How Do We Know What We Know?
If we want to endow machines with knowledge we had better understand what it is. Epistemology, a term first used in 1854, is the branch of philosophy concerned with the theory of knowledge. It is not much studied in the schools these days and certainly not in computer science curriculums.
Traditionally, epistemologists have focused on such concepts as truth, belief and justification as applied to any given assertions. From that perspective it is not much help since previous attempts to put knowledge into machines failed because they treated knowledge as just that, a vast collection of assertions (facts or opinions). That is not knowledge -that is data.
We need to find an organizing structure for all these facts that will transform them into a road map of the world. Since the dawn of civilization there have successive descriptions of the our world or reality.
The ancients created, as beautify articulated by the theorems of the Alexandrian mathematician Ptolemy, an elegant geometric model of the universe with the earth at the center and everything else travelling around it on perfect circles, at a constant velocity. They had to put circles traveling on other circles to make the model match the actual celestial observations – but it worked![1]
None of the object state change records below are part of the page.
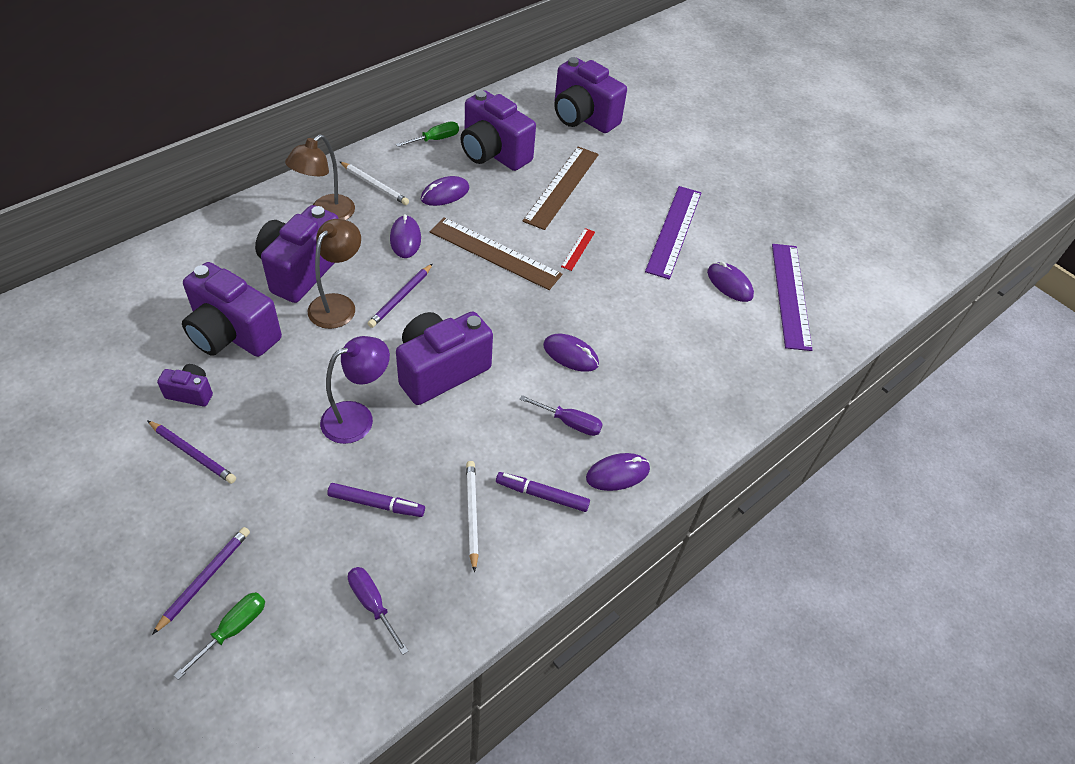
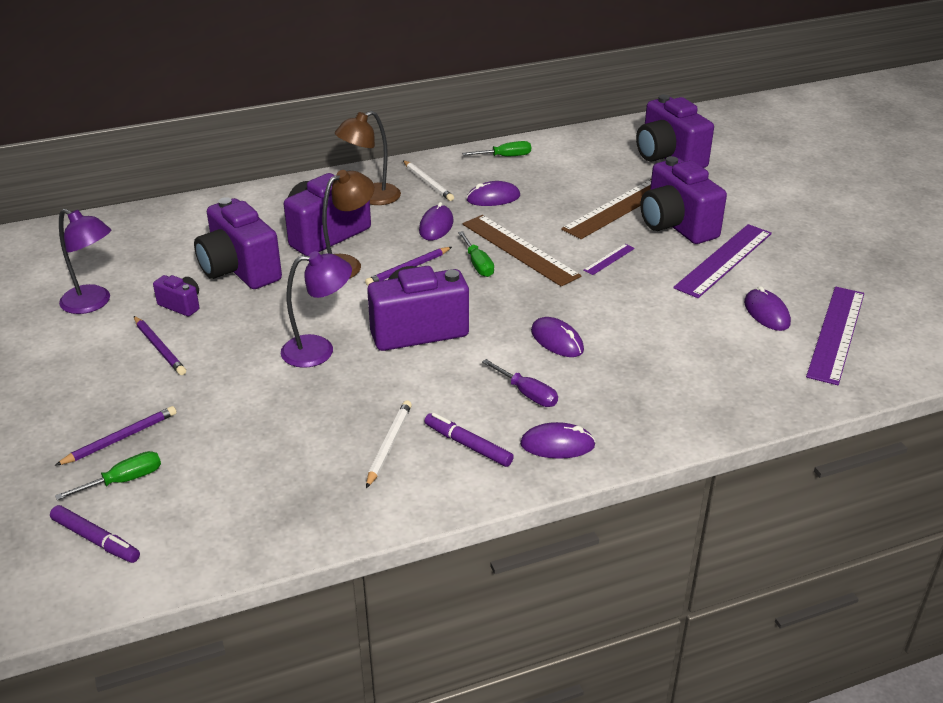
camera: 25 degrees right, 15 degrees down
(92, 412) = (93, 303): none -> purple lamp
(372, 604) = (257, 492): purple screwdriver -> none
(376, 503) = (301, 417): purple marker -> purple marker (96, 539)
(464, 279) = (478, 264): none -> green screwdriver
(493, 153) = (558, 174): purple camera -> purple camera (676, 226)
(578, 249) = (609, 259): red ruler -> purple ruler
Later this model was, (what should one say, refuted, replaced, and superseded?) by Newton who placed the sun at the center and exchanged regular circle motion with his 3 laws and universal gravitation. This completely different model worked too and what is more, it not only could predict the observations of the celestial bodies but could explain the trajectory of a dropped apple. You could use it the navigate a spacecraft to the moon: a non-starter for the Ptolemaic system. Later still, Einstein showed us that Newton’s model was just a special case of a more one more general still and in so doing showed us how to navigate a ship to a distant star; a non-starter for the Newtonian system.
But remarkably, the Ptolemaic model enabled seafarers to navigate the globe with a simple instrument, the sextant, and some carefully complied tables of observations. Newtonian mechanics were useless for that task up until the twentieth century and then it required an extremely sophisticated instrument; the Inertial Navigation System.
Each of these worldviews is best described as a model; an intricately constructed representation of something else for the sake of being able to predict the observations. Each one obeyed the scientific method, they started with observations and formulated a hypothesis which could then be used to predict future observations. Today we call such models theories and we do not equate them with truth. And so we should not because their true figure of merit is the problem they solve.
But what is intelligence, that property that we observe in humans to a far greater degree than any other species, but that ability to create knowledge of the world? Knowledge gives us the power to predict the results of our actions and is the ability that has made humans the masters of our world. Among all the ideas that can be considered knowledge, it is scientific “theories” that have given us the greatest power. Science has harnessed the power of atoms and sent ships into space.
Thus, from this perspective, we arrive at a new theory of epistemology, one not focused on truth but on utility. Knowledge gets the job done. The perspective is liberating but it is just the beginning. Theories are models and models have structure. Can we expose the hidden structure of knowledge and apply it as a computable data structure? The answer is yes and in so doing we will transform epistemology from an arcane branch of philosophy to an engineering discipline. We call it Epistemological Engineering; a new branch of computer science.
[1] In so doing they laid the foundation for Fourier Analysis but that invention had to wait for another 2000 or so years. What was the missing piece? Probably it was the notion of infinity. The Greeks were very suspicious of the idea (who can blame them). Fourier Analysis grew out of his work on infinite series and the Greeks just didn’t want to go there.